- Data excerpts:
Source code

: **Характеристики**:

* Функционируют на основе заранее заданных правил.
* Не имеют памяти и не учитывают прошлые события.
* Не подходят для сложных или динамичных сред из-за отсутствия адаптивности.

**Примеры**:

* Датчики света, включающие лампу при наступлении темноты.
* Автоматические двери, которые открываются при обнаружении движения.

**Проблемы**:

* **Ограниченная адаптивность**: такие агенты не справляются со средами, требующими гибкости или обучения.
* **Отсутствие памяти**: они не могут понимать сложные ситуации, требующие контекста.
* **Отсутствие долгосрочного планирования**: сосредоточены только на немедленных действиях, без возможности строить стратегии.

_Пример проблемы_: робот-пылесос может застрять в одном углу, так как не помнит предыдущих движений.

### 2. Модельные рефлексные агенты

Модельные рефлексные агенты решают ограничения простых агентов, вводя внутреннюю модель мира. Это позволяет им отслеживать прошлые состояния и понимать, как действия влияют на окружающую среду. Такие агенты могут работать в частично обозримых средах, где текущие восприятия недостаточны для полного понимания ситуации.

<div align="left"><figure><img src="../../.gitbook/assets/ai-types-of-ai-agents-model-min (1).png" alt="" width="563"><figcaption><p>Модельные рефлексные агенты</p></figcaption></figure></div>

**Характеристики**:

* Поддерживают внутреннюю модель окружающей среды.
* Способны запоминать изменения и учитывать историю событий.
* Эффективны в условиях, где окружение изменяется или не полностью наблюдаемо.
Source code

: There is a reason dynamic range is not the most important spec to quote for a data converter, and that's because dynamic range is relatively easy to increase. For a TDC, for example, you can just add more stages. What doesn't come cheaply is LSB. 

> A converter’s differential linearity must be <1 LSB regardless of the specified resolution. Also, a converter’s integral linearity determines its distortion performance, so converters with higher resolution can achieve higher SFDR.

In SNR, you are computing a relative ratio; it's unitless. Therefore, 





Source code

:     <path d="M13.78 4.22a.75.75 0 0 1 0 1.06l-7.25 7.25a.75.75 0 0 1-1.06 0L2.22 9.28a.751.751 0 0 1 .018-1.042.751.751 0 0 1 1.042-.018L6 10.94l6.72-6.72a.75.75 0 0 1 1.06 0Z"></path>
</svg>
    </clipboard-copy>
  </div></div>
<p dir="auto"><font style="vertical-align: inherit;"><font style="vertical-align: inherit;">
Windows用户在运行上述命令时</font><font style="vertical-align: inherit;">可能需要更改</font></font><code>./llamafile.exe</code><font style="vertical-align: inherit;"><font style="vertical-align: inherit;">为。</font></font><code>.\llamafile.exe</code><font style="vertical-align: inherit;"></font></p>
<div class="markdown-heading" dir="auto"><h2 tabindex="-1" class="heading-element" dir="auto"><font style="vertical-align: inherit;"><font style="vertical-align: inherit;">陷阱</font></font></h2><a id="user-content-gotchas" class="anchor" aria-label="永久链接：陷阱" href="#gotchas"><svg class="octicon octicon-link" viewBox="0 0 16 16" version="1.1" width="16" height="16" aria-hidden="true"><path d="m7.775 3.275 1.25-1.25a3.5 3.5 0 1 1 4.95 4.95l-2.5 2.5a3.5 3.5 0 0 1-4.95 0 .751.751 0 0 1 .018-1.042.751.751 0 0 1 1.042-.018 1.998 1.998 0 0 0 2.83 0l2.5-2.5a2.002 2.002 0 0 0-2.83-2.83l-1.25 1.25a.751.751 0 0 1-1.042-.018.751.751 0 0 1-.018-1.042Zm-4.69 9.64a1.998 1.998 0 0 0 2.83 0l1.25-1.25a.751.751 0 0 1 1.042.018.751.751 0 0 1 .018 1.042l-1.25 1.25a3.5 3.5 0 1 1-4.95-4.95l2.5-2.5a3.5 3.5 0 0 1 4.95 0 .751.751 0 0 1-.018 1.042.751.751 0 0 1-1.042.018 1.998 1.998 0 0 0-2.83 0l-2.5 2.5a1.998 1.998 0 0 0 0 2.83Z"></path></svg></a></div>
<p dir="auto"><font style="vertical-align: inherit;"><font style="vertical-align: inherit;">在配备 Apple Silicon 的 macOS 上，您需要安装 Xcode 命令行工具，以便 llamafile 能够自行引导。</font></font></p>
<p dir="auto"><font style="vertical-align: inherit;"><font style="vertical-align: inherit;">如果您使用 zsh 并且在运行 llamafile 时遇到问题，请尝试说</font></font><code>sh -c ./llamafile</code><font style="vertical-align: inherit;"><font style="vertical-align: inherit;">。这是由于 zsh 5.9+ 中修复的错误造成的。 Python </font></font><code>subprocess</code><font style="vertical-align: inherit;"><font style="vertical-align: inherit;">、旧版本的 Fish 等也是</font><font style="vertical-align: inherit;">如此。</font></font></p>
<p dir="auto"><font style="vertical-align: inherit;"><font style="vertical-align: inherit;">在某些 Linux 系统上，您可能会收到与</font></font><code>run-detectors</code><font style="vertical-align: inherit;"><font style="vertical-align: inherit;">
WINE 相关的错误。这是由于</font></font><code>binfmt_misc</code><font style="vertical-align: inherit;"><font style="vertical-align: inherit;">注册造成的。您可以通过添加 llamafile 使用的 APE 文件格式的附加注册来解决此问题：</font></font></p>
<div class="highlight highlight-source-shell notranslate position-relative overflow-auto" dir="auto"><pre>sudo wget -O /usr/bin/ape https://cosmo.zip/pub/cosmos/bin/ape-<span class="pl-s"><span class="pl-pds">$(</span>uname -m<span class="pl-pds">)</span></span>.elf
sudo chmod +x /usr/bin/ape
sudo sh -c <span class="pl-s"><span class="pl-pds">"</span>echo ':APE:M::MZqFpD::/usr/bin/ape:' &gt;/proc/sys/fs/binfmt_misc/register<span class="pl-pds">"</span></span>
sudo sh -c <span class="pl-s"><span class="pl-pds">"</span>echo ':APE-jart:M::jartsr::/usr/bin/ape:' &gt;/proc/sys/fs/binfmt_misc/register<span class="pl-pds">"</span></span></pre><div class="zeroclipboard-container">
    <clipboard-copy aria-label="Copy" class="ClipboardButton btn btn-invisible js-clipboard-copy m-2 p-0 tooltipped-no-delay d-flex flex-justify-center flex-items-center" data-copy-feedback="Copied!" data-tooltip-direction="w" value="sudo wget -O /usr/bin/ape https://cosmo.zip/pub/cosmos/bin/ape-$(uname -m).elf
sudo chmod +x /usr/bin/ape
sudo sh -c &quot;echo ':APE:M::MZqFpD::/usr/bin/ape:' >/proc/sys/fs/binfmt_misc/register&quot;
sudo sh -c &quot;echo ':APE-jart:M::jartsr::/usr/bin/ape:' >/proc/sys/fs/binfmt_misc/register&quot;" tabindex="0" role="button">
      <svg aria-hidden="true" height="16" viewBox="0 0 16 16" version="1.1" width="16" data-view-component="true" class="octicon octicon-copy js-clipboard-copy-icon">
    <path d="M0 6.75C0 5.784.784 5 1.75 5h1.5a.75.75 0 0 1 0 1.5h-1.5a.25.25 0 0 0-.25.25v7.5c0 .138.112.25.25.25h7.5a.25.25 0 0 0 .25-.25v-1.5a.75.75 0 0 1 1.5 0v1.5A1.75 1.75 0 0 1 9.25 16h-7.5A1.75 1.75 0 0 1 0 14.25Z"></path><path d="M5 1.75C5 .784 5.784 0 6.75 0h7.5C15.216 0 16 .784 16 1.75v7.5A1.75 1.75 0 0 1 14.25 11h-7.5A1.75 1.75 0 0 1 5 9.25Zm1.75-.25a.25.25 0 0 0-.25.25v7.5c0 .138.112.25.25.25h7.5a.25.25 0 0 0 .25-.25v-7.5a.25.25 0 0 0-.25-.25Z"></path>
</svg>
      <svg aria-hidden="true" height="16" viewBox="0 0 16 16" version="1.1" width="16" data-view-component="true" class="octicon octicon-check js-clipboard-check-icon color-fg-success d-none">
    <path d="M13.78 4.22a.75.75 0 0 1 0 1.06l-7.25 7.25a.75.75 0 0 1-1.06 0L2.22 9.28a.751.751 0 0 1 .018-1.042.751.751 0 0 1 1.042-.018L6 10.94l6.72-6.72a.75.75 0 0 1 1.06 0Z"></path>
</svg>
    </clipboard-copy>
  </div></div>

- Task to complete:
In the records, how many lines have the word "llamafile" in them? Only the number is needed.

- Exercise response:
4